The PDC cutters could also be as replaced with carbide insert or
other hardened inserts with a cutting edge, as shown in FIG. 6D. An
active cutting edge for a TCI insert would be defined by an insert
that has a surface with a radius of curvature that is less than 1/2
the diameter of the insert. For example, chisel, conical, or
sculptured inserts would all be considered as having an active
cutting edge. However, semi-round-top inserts or flat top inserts
pressed into the bit such that the flat face does not extend beyond
the surface of the bit body, would be considered non-active cutting
elements. An active cutting edge is also present where the cutting
element is a steel tooth or a PDC insert because these elements are
built to shear formation.
[0045] Another configuration within the scope of the invention
would be the manufacture of cutting elements further back than the
leading edge of the leg, so that an active cutting surface is
presented to the borehole wall in a similar way as disclosed above,
although this configuration is not preferred.

[Point-tracking data]

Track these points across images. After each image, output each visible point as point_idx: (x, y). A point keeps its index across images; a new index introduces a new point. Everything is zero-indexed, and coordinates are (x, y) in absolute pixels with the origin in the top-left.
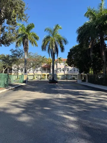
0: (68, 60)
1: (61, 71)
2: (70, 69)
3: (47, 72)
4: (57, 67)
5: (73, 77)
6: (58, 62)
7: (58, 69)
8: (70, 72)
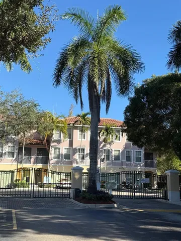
0: (127, 122)
1: (83, 158)
2: (114, 153)
3: (36, 162)
4: (71, 144)
5: (123, 178)
6: (76, 128)
7: (75, 151)
8: (114, 164)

_USING THE INFORMATION:_
(1) According to the drill bit passage, what makes a TCI insert have an active cutting edge?
(2) Reproduce the drill bit passage from "The PDC cutters" to "to shear formation.".
Nothing here depends on the rows.

_RESPONSE LIST:_
(1) It has a surface with a radius of curvature less than half the diameter of the insert.

(2)
The PDC cutters could also be as replaced with carbide insert or
other hardened inserts with a cutting edge, as shown in FIG. 6D. An
active cutting edge for a TCI insert would be defined by an insert
that has a surface with a radius of curvature that is less than 1/2
the diameter of the insert. For example, chisel, conical, or
sculptured inserts would all be considered as having an active
cutting edge. However, semi-round-top inserts or flat top inserts
pressed into the bit such that the flat face does not extend beyond
the surface of the bit body, would be considered non-active cutting
elements. An active cutting edge is also present where the cutting
element is a steel tooth or a PDC insert because these elements are
built to shear formation.